At the opening - I'm in an artsy... or In an artsy?...
I like it. You should have gotten all 12 points and then some.
"I love my girlfriend very much, but I have a checklist."
Expert telling here. You added one fictional element? A good one.
Fave.
This was great. Why is it that every story gets a little more tension when there's a sexy redhead in it? Anyway, great characterization, even though the guy's kind of a douche. Fave f'sho.
Ha! This is hilarious.
Dug the hell out of this. I wish I'd written something as bold and original while in my program.
Oh, man, this is brilliant. I am simultaneously amused and worried that many (all?) of your male characters are named Frank.
Pulsating freckles. Typewriter. Unprescribed glasses. Damn.
Hilarious, Frank. And superb writing.
Rugged like a good stiff tonic Frank. The story's pace kept the momentum strong, and the two characters were brilliantly depicted by your observations and honest wit...
There's an excellent and accessible humor that resonates without overshadowing your piece with useless distractions.
wonderfully polemic and sensual in all the right places, frankly.
still laughing and crying in recognition (never did an MFA but the red-head and the involuntary aggression). of course her name is erin. the 'whore button' is so...clever. they'll never catch you for this, frank.

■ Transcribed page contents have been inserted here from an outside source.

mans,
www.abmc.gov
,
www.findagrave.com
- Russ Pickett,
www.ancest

the Amelie poster line was perfect.
a great, fun read...the whore button is hilarious
I love this, especially this: "Her idealism makes me horny." And this: "I love her, but who cares?" Great story.
This is a delightful!
Thanks everybody!
....so you never got to see Erin's etchings?
great read! naughty and nice at the same time!
You punched me.
No etchings seen. Sorry for the punch John.

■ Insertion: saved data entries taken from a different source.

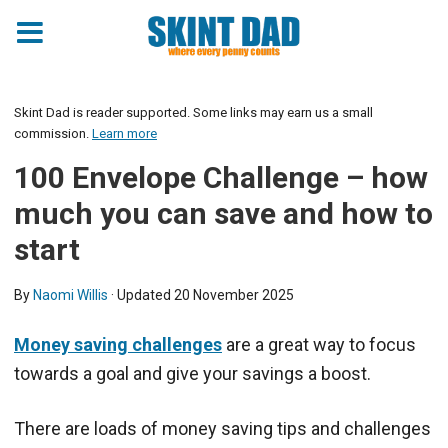
Skint Dad is reader supported. Some links may earn us a small
commission.
Learn more
100 Envelope Challenge – how
much you can save and how to
start
By
Naomi Willis
· Updated
20 November 2025
Money saving challenges
are a great way to focus
towards a goal and give your savings a boost.
There are loads of money saving tips and challenges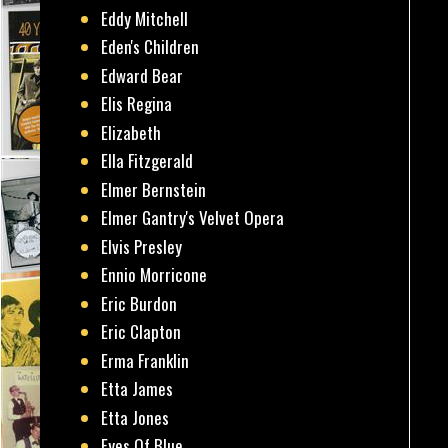
Eddy Mitchell
Eden's Children
Edward Bear
Elis Regina
Elizabeth
Ella Fitzgerald
Elmer Bernstein
Elmer Gantry's Velvet Opera
Elvis Presley
Ennio Morricone
Eric Burdon
Eric Clapton
Erma Franklin
Etta James
Etta Jones
Eyes Of Blue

Tres funny! Loved the soooooo guy shit. And the clever play with the setup.
This is terrific. I love the honesty: "My girlfriend of six years means nothing. I love her, but who cares? I need to do this red-head."
I love how the length of the story actually adds to the story by building up the tension and then exploding not in the sack but with a punch and a loose tooth. Yet there is still another explosion building up as he walks out of the story.

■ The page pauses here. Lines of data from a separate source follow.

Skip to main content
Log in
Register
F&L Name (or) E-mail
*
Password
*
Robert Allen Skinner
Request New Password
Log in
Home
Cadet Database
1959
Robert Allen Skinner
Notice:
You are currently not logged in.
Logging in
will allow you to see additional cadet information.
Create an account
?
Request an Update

You hit the nail on the head. Most men seem to need every women he sets his eyes on. I wonder why.Do men think sex is different with all women?
Art imitates art. I love the unexpected turn of events. And you described that problem with the coat leading to the punch so well. I would get muddled just trying to explain.
I also really like the line "Her idealism makes me horny."
This is good, Frank, but I rarely give perfect scores. And yes, to the woman above, sex is different with different women. I'm stealing that whore button thing for my next book, "Matriculation or Masturbation – Freshman Decisions in the Kindle Age."
Hope to see you next year.
Prof. Spekkins
Not sure how I got here, but glad I did. What everyone else said, plus "You have strong hands," she says. You nailed the womanly pick-up. Peace *
somehow i miss the idea in the story that the narrator is a guy. i didn't see any clues there.
the narrator's behavior makes me cringe. i love the story. just amazing piece of meta as far as meta can go, again, in a cringe direction, which interests me even more in this case.
the way the story convolutes on itself is a big cerebral turn on. it's like a brain.